| To do |
In the records below, find the line containing "metropolitom jest sprawowany" and the line containing "преимущество электронных книг с E Ink."; please repeat exactly the lines from one to the other, both included, and nothing more.

====== Material for the task

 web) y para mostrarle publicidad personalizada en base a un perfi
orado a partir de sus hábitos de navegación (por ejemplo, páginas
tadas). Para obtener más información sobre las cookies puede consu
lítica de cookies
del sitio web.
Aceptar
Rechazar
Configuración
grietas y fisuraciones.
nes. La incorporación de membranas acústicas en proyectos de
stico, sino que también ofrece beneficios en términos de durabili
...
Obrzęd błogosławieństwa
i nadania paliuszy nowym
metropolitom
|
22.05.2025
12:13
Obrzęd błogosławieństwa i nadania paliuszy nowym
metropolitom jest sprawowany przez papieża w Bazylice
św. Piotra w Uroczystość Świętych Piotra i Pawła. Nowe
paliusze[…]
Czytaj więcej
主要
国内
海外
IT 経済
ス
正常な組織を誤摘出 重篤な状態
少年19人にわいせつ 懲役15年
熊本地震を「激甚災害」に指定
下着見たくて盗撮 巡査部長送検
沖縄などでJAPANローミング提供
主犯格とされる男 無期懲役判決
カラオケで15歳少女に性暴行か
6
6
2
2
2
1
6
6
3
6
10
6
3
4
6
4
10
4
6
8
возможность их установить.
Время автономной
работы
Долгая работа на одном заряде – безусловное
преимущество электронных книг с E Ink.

============
====== Material for the task

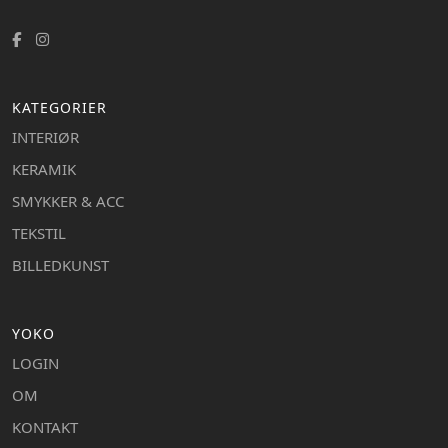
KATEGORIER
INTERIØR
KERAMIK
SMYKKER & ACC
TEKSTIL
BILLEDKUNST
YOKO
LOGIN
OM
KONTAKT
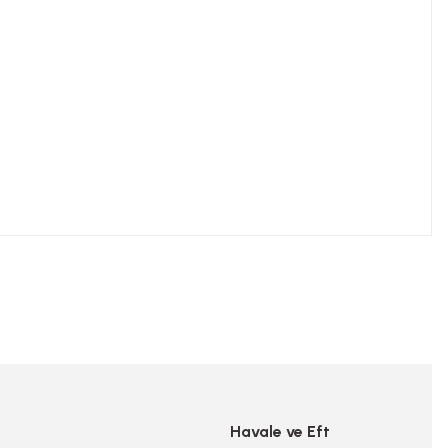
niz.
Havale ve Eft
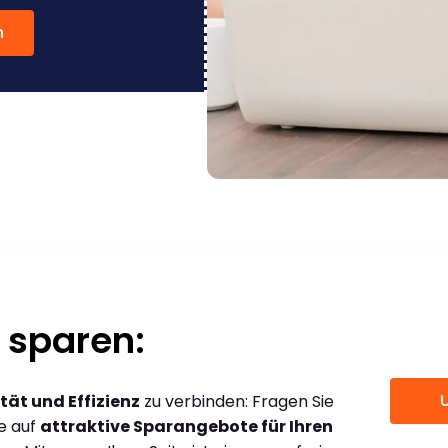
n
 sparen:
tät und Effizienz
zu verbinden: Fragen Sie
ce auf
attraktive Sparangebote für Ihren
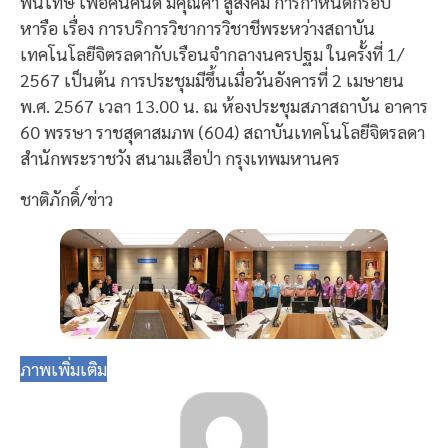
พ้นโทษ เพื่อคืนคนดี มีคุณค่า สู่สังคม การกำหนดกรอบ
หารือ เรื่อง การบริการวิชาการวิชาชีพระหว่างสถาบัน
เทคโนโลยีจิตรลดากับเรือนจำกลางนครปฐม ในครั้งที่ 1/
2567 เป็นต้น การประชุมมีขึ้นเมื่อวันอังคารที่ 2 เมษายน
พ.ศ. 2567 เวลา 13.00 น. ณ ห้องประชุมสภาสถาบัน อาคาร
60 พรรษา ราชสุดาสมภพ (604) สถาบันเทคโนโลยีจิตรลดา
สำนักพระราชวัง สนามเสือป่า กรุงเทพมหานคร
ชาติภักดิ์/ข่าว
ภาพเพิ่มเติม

============
====== Material for the task

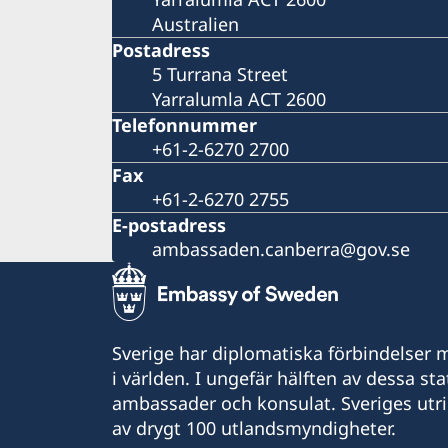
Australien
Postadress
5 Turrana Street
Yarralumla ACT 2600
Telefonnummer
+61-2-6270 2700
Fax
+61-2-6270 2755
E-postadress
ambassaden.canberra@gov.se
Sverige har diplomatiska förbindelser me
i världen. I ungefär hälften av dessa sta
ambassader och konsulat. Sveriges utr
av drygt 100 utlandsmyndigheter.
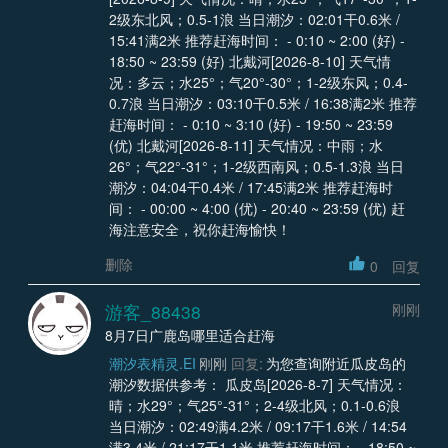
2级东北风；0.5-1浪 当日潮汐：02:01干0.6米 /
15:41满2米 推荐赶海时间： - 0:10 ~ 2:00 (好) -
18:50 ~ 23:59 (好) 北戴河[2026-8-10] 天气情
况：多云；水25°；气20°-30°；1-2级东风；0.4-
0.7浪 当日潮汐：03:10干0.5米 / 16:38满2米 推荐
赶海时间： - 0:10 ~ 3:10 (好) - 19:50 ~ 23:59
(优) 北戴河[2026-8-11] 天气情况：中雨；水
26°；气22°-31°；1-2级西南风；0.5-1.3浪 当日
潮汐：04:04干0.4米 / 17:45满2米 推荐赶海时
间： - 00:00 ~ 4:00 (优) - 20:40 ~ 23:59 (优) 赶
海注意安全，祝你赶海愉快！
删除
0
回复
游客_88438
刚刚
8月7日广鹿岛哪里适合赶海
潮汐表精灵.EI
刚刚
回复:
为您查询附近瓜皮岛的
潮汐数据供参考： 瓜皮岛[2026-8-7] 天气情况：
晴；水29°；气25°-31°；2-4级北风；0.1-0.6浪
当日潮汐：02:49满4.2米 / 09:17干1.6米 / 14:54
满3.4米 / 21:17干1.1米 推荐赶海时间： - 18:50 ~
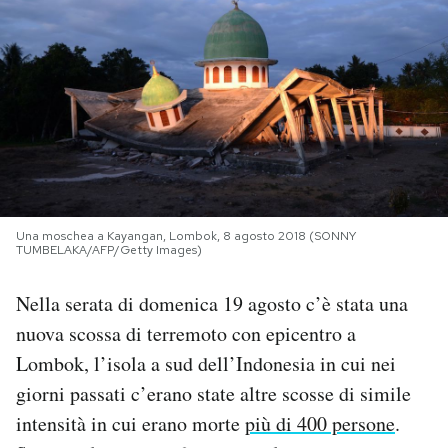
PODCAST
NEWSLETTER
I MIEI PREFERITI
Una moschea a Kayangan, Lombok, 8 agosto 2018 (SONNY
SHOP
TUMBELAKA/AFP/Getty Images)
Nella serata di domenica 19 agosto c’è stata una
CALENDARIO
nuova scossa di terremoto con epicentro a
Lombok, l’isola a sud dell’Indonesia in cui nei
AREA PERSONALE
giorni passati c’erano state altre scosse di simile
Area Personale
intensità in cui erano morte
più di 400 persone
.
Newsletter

============

| Completed task |
metropolitom jest sprawowany przez papieża w Bazylice
św. Piotra w Uroczystość Świętych Piotra i Pawła. Nowe
paliusze[…]
Czytaj więcej
主要
国内
海外
IT 経済
ス
正常な組織を誤摘出 重篤な状態
少年19人にわいせつ 懲役15年
熊本地震を「激甚災害」に指定
下着見たくて盗撮 巡査部長送検
沖縄などでJAPANローミング提供
主犯格とされる男 無期懲役判決
カラオケで15歳少女に性暴行か
6
6
2
2
2
1
6
6
3
6
10
6
3
4
6
4
10
4
6
8
возможность их установить.
Время автономной
работы
Долгая работа на одном заряде – безусловное
преимущество электронных книг с E Ink.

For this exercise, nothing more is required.